**Source passage**:
Don’t let the title “Your Perfect weekend in Umbria” fool you. A weekend is far too short to see all of that stunning beauty that Umbria has to offer. But a first weekend there in the lush heart of Italy will definitely convince you to go back. And keep coming back over and over again.
Umbria, the central region of Italy, green and peaceful is impressively beautiful and it’s an amazing destination to visit all year round. It was the last region left for me to explore, having been to all the other 19 at least once in my life and I was ashamed to realise what I had left behind, but as they say, better later than never, right?
This first time there we visited Perugia, Assisi and Gubbio, but I am already planning another trip further south to explore the other hidden gems and borghi (villages) nestled in the Umbrian hills. Yes, because the whole region is galore of rolling hills, vineyards and woods, dotted with picture-perfect medieval towns and villages and it will be impossible not to fall in love there. But Umbria is not only green nature, it also boasts an old elegance, rich history and incredible food and wine traditions.

**Listed entries**:
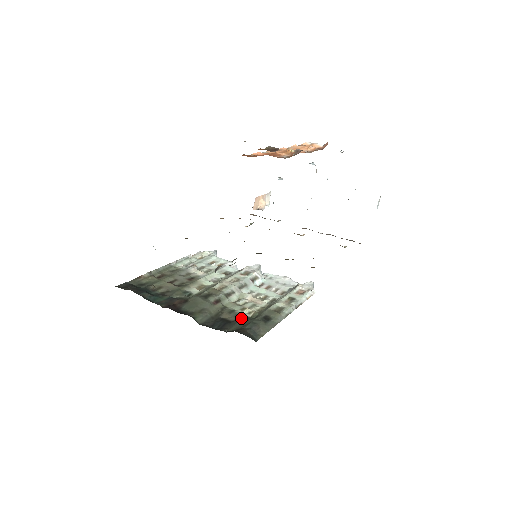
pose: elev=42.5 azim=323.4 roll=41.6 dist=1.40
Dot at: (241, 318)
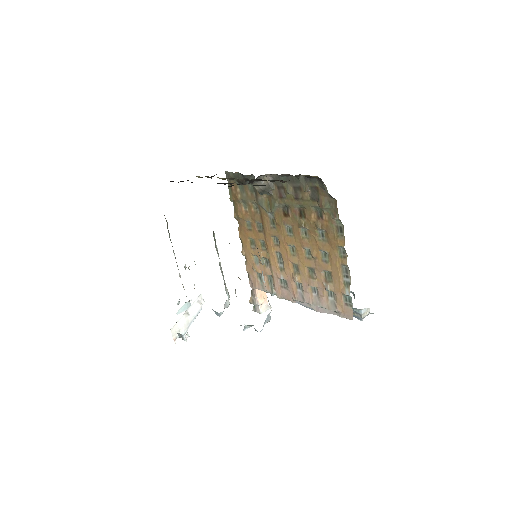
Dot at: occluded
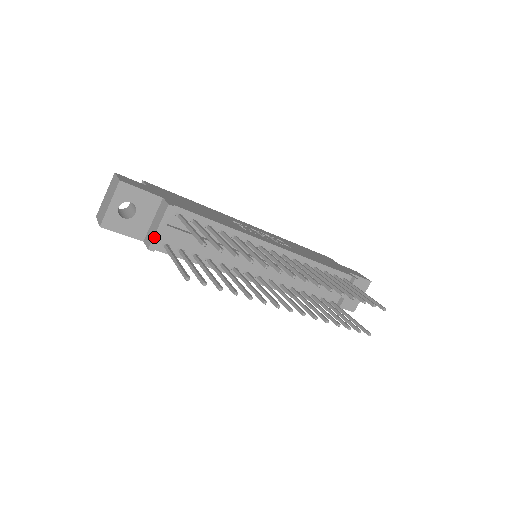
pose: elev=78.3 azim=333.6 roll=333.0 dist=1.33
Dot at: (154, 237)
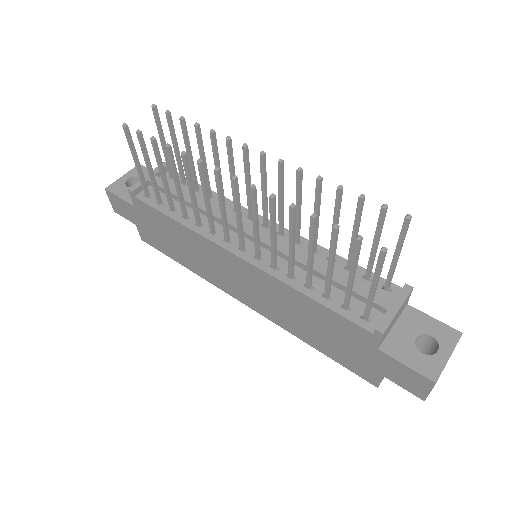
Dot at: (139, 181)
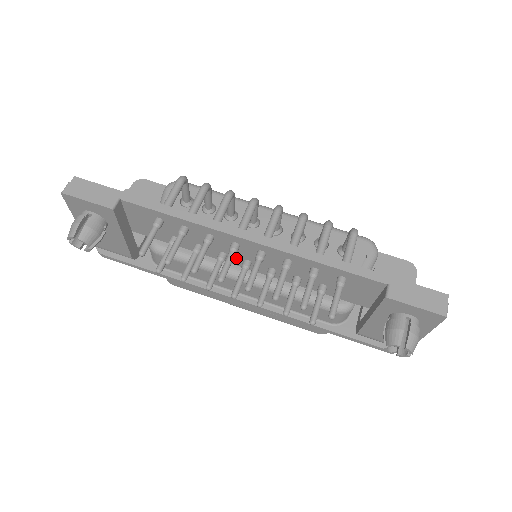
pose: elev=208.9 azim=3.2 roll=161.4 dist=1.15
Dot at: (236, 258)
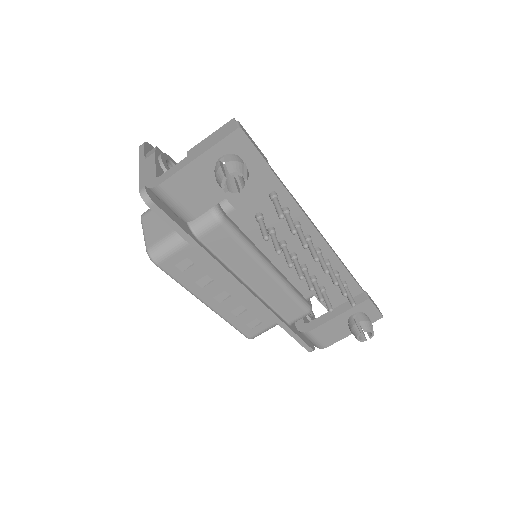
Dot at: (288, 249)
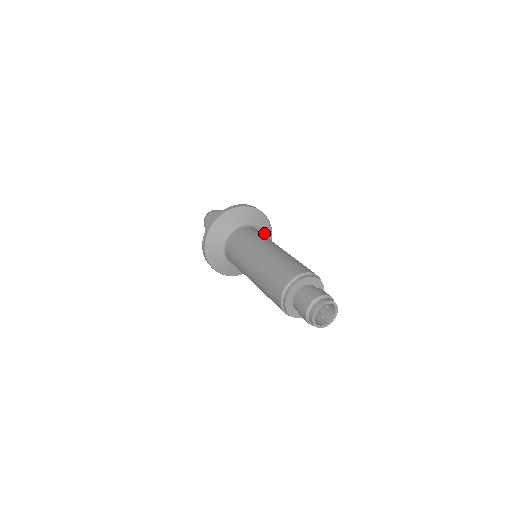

**Exercise**: Copy the passage of the Umbria travel text between "Umbria, the central" and "than never, right?", inclusive.

**Final result**:
Umbria, the central region of Italy, green and peaceful is impressively beautiful and it’s an amazing destination to visit all year round. It was the last region left for me to explore, having been to all the other 19 at least once in my life and I was ashamed to realise what I had left behind, but as they say, better later than never, right?